Les Chroniques de Sire Jean Froissart/Livre I, Partie II/Chapitre CCLXXXVIII

Texte établi par J. A. C. Buchon (Ip. 589-590).

CHAPITRE CCLXXXVIII.


Comment messire Louis de Sancerre surprit le comte de Pennebroch et ses gens et en occit grand’quantité ; et comment le dit comte fut assiégé en une forte maison.

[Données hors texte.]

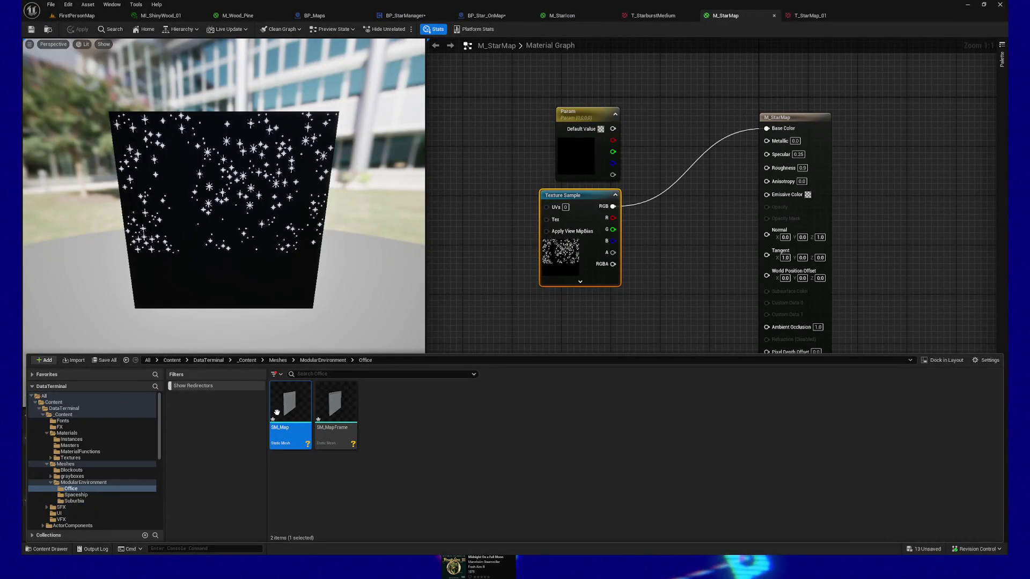
pyautogui.rightClick(277, 412)
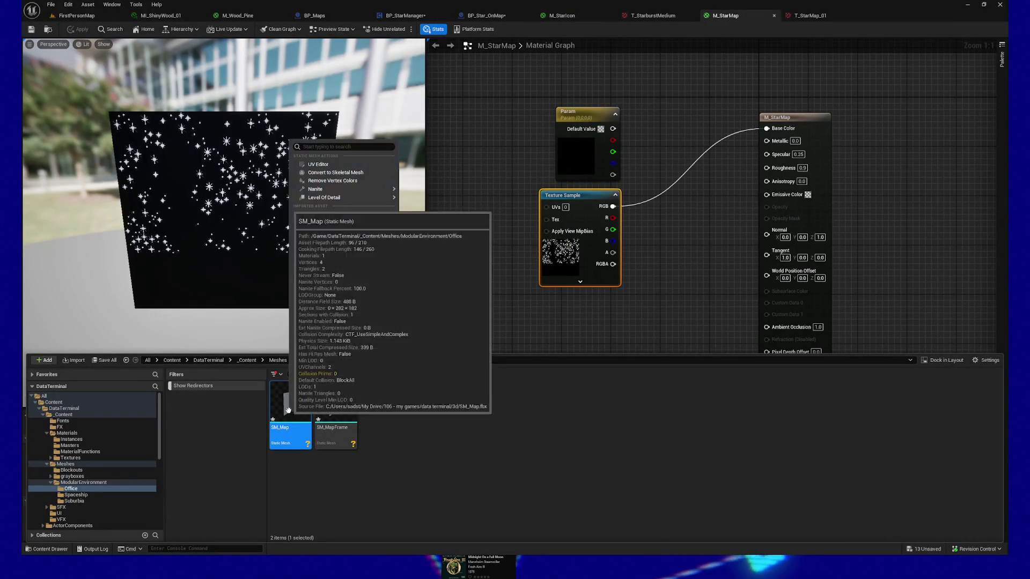
# Reimport SM_Map, face the framed starfield panels squarely in FirstPersonMap, then switch to Blender
pyautogui.click(318, 216)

Or vous conterons du comte Jean de Pennebroch quelle chose il fit. Si très tôt comme il put savoir que messire Jean Chandos fut retrait à Poitiers, et qu’il eut donné à ses gens congé, il mit sa chevauchée sus, où bien avoit trois cents lances Anglois et Poitevins, et se partit de Mortagne ; et encore y eut aucuns chevaliers et écuyers de Poitou et de Xaintonge, qui avoient été avecques Chandos, qui se remirent en sa route. Si chevauchèrent ces gens d’armes, des quels le comte de Pennebroeh étoit chef et souverain, et passèrent parmi Poitou, et prirent à l’adresse ce propre chemin que messire Jean Chandos et ses gens avoient fait ; et entrèrent en Anjou, et parardirent et exillèrent du plat pays grand’foison, que les premiers en avoient laissé, qui s’étoit rançonné, et se reposèrent et refreschirent en ce pays de Loudunois ; et puis reprirent leur adresse et s’en vinrent en la terre du vicomte de Rochechouart, où ils firent grand dommage.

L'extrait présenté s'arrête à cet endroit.